- **Task brief**: After locating the line that contains "Page size: 1500x1125." in the data below, set down exactly that line and each one after it through the line that contains "For every layout", and nothing more.

- **Recorded information**:
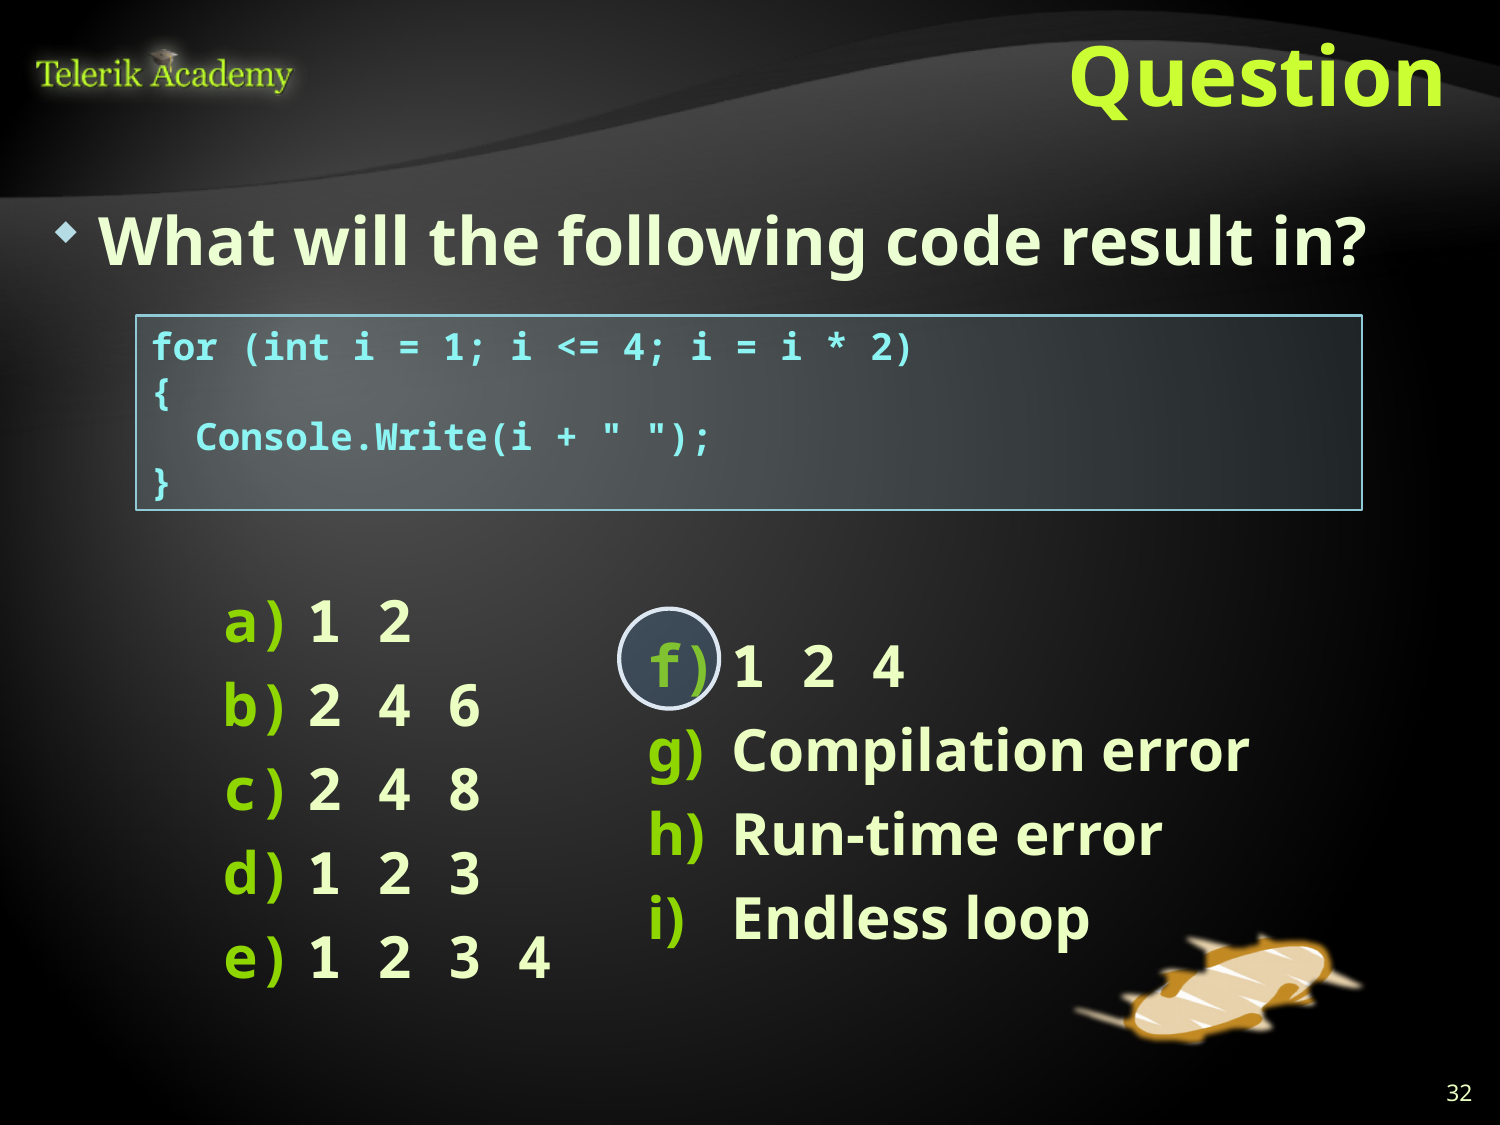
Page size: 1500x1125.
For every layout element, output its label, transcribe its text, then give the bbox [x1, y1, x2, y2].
--
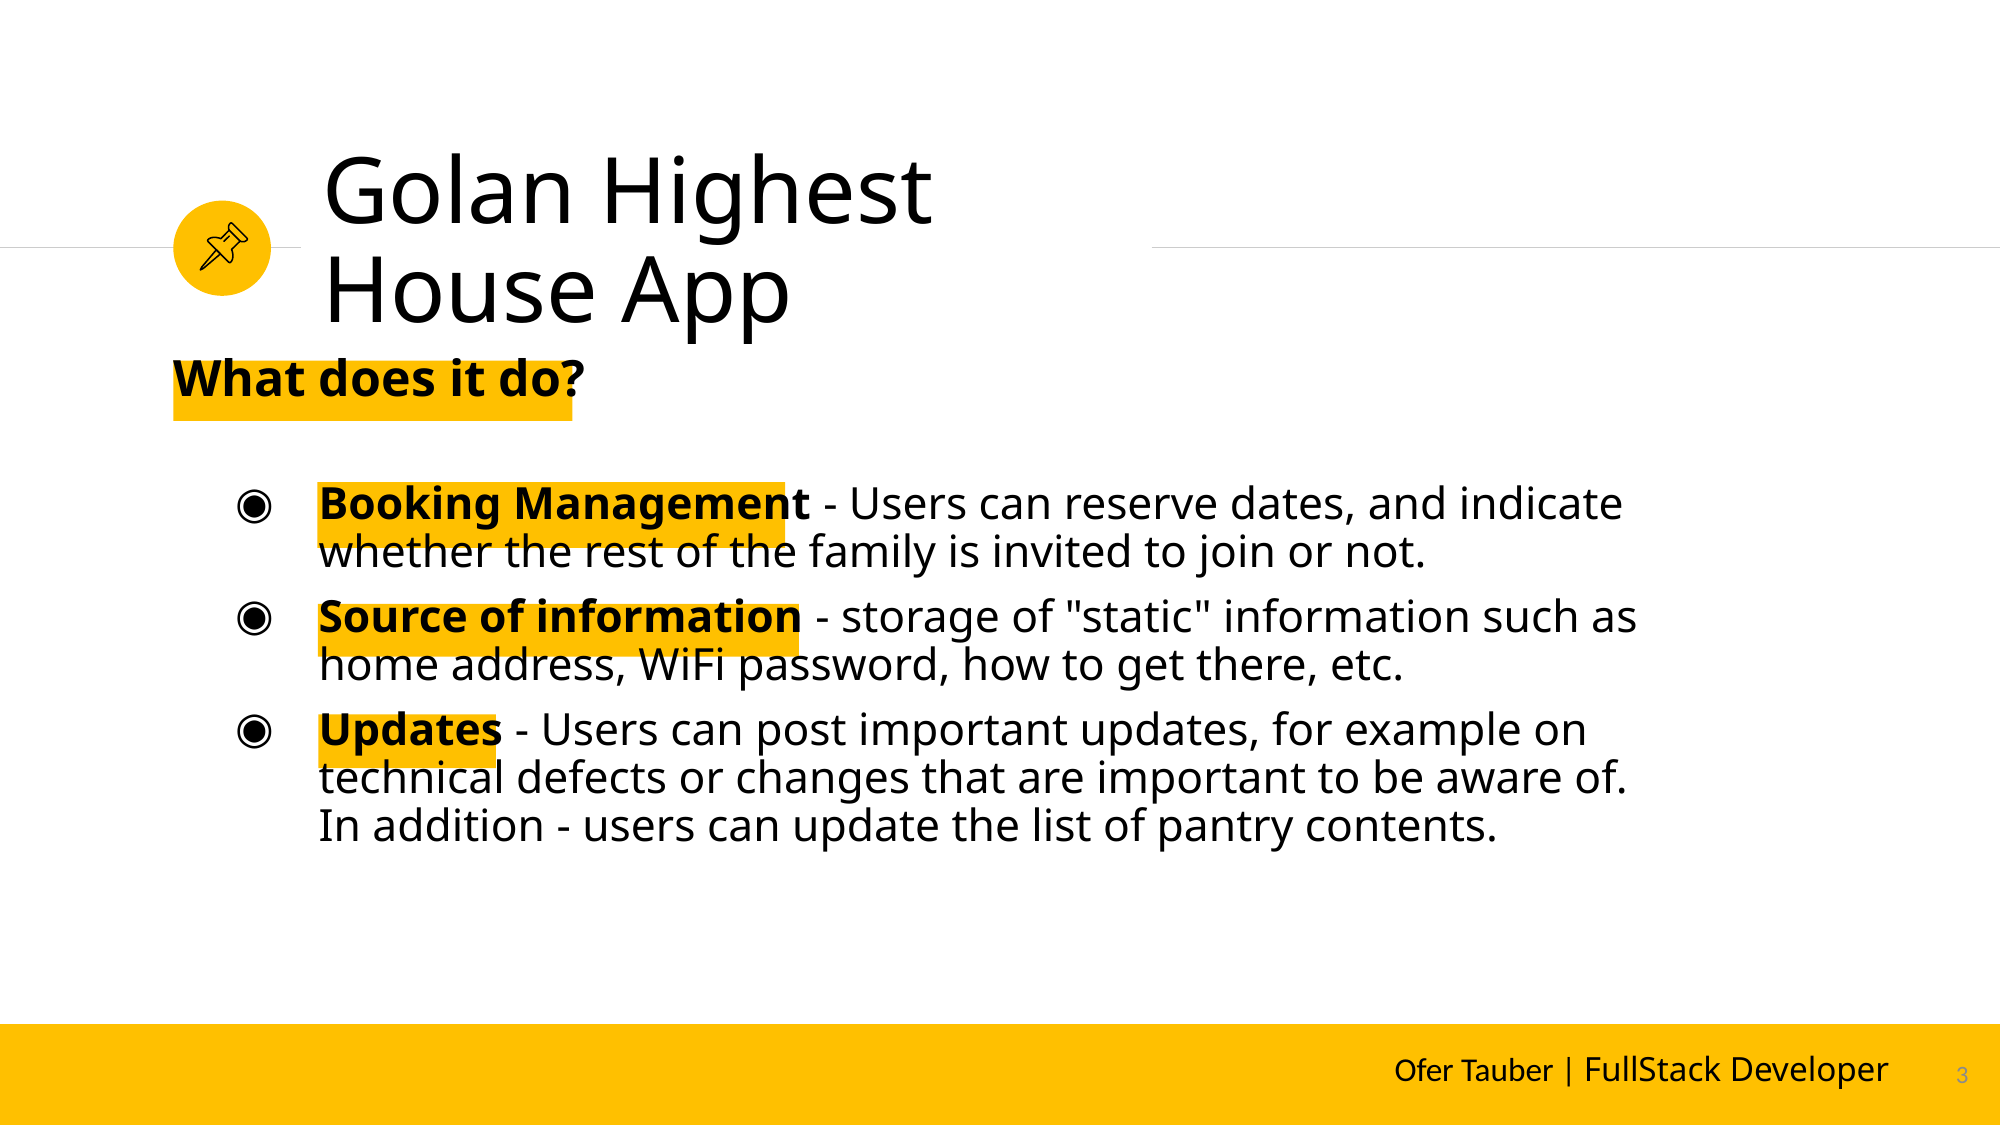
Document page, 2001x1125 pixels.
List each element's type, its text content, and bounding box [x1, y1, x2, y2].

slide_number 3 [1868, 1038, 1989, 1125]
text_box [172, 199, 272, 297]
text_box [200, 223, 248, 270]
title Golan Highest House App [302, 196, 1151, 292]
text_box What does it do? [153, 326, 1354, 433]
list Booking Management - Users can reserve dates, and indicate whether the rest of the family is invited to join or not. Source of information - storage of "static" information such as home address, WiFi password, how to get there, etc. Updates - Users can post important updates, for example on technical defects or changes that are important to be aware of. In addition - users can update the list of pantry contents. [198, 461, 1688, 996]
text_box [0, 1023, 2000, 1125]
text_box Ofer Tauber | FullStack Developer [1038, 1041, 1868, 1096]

- **Output of the exercise**:
Page size: 1500x1125.
For every layout element, output its label, transcribe its text, then give the bbox [x1, y1, x2, y2].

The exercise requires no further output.